> [TASK PROMPT]: In the entries below, find the line containing "Diabetes im Alltag". Write out that line and all lines after it, exactly, and nothing else.

> [DATA EXCERPTS]:
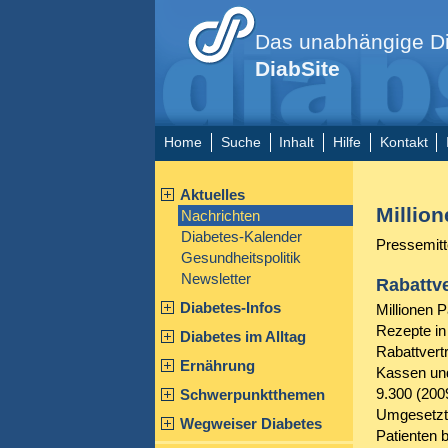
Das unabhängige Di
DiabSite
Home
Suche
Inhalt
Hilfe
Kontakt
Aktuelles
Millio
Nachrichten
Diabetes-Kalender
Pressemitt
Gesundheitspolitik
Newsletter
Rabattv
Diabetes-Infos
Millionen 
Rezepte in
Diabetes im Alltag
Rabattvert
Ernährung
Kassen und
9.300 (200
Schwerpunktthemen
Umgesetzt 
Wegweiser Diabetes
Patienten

> [SOLUTION TO THIS EXERCISE]:
Diabetes im Alltag
Rabattvert
Ernährung
Kassen und
9.300 (200
Schwerpunktthemen
Umgesetzt 
Wegweiser Diabetes
Patienten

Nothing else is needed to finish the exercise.